Assalamu aleikum wa rahmatullah :)
Today happened something, not a big thing really, but then again there was ugliness in it, and also lot of goodness after all. Although I have to now pay millions to go to a private dentist, and it will mess my budget..
So what happened was, that I didnt sleep at all last night. I had a dentist appointment early morning on the other side of the city, and I was still wake at 4 so I thought I might just sleep despite the alarm so better to stay awake and then sleep after. I went there with two buses, didnt first find my way but then managed to be there on time. Nurse at the reception was rude. Not regular rude, I dont know how to describe it but well, uncomfortably rude. I went to the appointment anyway, I had been there one time before and I knew that was their way to treat some patients. After I went to the reception again, to get my last appointment and then all would be fine. The faces, looks, giggles, and way too uncomfortable rudeness, nicely said. Its hard not to take personal, as it very well is. I walked to the bus stop focusing not to start to cry, thinkin that it doesnt need to matter in any way, and also in any way, I do not want to cry in public. I focused on breathing and finally my bus came.
Greeted the driver, asked help where to change the bus. He was nice and said me to sit at the front seat, that he'll tell me when its my stop. There was sitting an older man, I asked could I sit there and he seemed nice too. He started to chat a bit, and I tried to sound as happy as I could with my trembling voice. He said he'd seen me already on my way there, I told I had to go to dentist and dont usually move around here, so its a bit adventure as I dont know the directions or so. He didnt say nothing special, was just beeing nice like a person to a person. Then it all just came out. I burst into tears, covered my face, tears were flowing, pain in heart. It wasnt that much of what happened earlier, moreof that how sweet these two strangers were. May Allah bless them every day, ameen.
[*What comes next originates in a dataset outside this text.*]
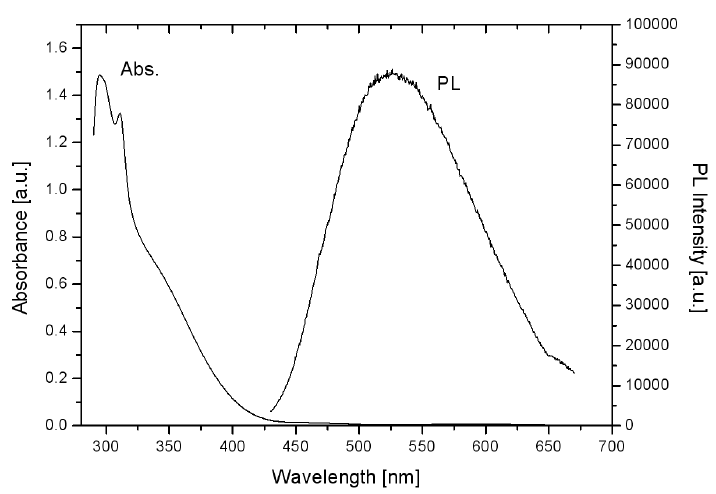
Fig. 4 UV-visible absorption and photoluminescence (PL) spectra of the PAI 1 polymer films: thin film on glass plate was used for UV-Visible measurement and free standing film (thickness around 40 µ m) was used for PL measurement. The excitation was at 350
I tried to get and be calm, the man sitting next to me was quiet but in a very polite, take-your-time-its-ok way, just noting how beautiful summer is. I think the bus driver had a bit of a nose knot too, and something in his eye. Then he put on the window wash, some liquid and those wipers, and it made me smile and tear a few tear again.
They drop me off, told directions and wished me a good trip. I got on the other bus, still all the way home was teary. Walked home hoping to be all invisible.
Reached home and, well, the window renovation at the building keep still going on, so its an easy way to get to know the neighbours a bit. At the yard I met one woman, never seen before, and had the most basic neighbour "päivittely", not a bashing but dont know how to translate, about the renovation, used needles at the back yard, that we cant get a barbeque place on the yard, "yea thats how it seems to be nowadays" lines, and this time I tried to be worried, but I felt good again. Alhamdulillah Rabbil aalameen.